→ **What you need to do**: Retype everything from the line that contains "### 🌍 Connect with me" down to the end of the items, both ends included, with each line kept as it is.

→ **Supplied entries**:
::::::::
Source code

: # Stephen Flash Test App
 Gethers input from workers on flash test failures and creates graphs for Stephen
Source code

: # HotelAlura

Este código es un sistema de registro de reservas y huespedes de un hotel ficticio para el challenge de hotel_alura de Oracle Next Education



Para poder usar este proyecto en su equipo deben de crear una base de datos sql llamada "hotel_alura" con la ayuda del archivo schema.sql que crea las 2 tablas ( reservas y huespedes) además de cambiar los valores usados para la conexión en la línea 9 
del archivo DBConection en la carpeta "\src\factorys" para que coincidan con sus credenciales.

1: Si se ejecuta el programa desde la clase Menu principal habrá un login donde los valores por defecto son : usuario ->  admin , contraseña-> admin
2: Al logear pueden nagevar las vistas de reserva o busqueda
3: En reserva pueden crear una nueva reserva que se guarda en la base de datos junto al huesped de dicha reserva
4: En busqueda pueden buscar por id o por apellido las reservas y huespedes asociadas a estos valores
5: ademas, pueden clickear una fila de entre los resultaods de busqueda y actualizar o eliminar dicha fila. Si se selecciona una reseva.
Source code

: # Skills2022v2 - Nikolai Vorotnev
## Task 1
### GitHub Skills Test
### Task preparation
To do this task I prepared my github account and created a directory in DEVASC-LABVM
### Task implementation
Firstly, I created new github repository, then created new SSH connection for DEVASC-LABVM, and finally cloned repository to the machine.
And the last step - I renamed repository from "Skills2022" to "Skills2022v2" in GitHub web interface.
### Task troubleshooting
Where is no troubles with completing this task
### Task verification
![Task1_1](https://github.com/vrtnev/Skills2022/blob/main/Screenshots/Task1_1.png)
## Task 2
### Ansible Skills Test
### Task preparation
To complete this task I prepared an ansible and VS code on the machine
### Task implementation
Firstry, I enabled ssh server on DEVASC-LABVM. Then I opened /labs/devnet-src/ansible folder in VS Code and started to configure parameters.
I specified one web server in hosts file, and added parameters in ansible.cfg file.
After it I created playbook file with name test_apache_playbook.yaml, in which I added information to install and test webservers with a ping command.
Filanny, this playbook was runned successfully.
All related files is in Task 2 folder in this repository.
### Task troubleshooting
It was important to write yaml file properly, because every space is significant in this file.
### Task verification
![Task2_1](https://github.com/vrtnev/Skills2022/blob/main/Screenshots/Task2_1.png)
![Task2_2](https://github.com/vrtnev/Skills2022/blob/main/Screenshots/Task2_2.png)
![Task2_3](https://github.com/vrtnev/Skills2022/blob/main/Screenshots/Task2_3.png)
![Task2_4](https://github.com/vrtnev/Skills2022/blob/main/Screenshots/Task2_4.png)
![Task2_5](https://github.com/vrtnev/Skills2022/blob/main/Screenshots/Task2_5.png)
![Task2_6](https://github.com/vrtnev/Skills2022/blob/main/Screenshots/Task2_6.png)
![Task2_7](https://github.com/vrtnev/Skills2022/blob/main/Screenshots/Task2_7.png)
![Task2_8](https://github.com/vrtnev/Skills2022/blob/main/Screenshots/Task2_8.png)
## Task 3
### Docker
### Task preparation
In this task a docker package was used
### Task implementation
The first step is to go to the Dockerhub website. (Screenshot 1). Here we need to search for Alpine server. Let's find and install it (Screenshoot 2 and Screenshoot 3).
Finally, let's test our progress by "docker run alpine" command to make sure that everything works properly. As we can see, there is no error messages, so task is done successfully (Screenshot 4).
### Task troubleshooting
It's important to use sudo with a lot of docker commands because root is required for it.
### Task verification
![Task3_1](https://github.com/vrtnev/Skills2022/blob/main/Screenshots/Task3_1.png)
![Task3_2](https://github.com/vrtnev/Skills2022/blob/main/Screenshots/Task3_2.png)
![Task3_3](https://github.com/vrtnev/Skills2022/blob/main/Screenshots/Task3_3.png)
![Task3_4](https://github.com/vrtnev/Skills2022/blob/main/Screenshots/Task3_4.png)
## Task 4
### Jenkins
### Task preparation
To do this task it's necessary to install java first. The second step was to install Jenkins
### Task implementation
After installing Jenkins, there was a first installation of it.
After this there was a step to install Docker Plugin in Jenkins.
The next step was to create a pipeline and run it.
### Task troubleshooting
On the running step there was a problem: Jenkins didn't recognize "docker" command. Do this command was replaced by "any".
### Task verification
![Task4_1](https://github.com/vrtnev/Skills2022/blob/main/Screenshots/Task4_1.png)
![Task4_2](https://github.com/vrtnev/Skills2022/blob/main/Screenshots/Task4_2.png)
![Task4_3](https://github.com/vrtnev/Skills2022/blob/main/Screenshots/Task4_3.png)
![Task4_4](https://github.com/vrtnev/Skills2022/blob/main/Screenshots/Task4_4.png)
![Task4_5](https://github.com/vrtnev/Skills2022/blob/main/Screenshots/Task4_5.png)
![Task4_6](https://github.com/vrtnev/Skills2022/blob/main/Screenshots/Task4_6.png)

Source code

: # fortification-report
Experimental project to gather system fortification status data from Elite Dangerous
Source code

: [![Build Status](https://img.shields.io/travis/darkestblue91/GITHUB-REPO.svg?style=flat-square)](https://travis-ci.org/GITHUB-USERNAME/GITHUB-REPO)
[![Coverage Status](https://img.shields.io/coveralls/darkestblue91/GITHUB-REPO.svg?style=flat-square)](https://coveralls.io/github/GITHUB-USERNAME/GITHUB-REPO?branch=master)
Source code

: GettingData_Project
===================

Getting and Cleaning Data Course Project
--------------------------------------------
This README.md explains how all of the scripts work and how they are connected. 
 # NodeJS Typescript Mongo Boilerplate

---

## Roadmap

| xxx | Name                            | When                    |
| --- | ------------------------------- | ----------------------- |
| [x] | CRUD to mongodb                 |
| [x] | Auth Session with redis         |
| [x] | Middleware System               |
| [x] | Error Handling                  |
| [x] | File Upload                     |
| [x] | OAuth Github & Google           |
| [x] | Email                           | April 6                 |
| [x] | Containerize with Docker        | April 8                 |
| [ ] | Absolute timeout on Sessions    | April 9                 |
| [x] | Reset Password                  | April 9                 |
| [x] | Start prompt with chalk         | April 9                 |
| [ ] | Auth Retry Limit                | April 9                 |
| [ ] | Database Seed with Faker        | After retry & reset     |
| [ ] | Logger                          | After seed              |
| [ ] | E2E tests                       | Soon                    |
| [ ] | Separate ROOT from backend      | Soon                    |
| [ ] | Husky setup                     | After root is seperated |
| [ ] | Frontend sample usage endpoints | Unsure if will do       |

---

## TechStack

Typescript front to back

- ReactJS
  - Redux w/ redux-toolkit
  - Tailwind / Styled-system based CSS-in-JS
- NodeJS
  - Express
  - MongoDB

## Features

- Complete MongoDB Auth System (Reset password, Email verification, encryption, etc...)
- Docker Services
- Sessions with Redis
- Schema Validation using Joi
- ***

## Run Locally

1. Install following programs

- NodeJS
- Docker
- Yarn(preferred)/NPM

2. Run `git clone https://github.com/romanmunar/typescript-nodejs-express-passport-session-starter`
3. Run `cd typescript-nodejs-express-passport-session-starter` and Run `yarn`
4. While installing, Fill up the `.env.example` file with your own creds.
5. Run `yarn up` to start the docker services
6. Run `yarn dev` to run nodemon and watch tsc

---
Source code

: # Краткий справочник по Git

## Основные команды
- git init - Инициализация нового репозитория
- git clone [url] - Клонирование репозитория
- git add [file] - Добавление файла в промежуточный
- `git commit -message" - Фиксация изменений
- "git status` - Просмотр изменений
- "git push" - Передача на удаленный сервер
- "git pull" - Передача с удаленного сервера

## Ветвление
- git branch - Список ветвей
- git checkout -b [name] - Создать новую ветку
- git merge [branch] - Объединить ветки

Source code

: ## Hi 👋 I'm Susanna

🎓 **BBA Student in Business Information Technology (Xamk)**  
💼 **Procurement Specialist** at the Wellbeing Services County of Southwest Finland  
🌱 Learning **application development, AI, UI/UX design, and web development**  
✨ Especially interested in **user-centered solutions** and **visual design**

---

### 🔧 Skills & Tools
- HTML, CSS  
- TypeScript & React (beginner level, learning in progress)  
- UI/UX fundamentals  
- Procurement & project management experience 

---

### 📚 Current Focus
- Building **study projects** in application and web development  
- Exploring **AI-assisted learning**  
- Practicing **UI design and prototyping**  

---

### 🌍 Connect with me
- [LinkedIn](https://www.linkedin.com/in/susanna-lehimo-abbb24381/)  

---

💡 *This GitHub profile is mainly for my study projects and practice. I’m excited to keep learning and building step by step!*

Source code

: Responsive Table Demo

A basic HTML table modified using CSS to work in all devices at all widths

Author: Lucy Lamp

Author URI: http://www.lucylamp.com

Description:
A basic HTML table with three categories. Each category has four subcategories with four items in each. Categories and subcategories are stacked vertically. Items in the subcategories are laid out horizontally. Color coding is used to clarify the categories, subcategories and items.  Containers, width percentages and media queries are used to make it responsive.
::::::::
→ **Solution to the problem**:
### 🌍 Connect with me
- [LinkedIn](https://www.linkedin.com/in/susanna-lehimo-abbb24381/)  

---

💡 *This GitHub profile is mainly for my study projects and practice. I’m excited to keep learning and building step by step!*

Source code

: Responsive Table Demo

A basic HTML table modified using CSS to work in all devices at all widths

Author: Lucy Lamp

Author URI: http://www.lucylamp.com

Description:
A basic HTML table with three categories. Each category has four subcategories with four items in each. Categories and subcategories are stacked vertically. Items in the subcategories are laid out horizontally. Color coding is used to clarify the categories, subcategories and items.  Containers, width percentages and media queries are used to make it responsive.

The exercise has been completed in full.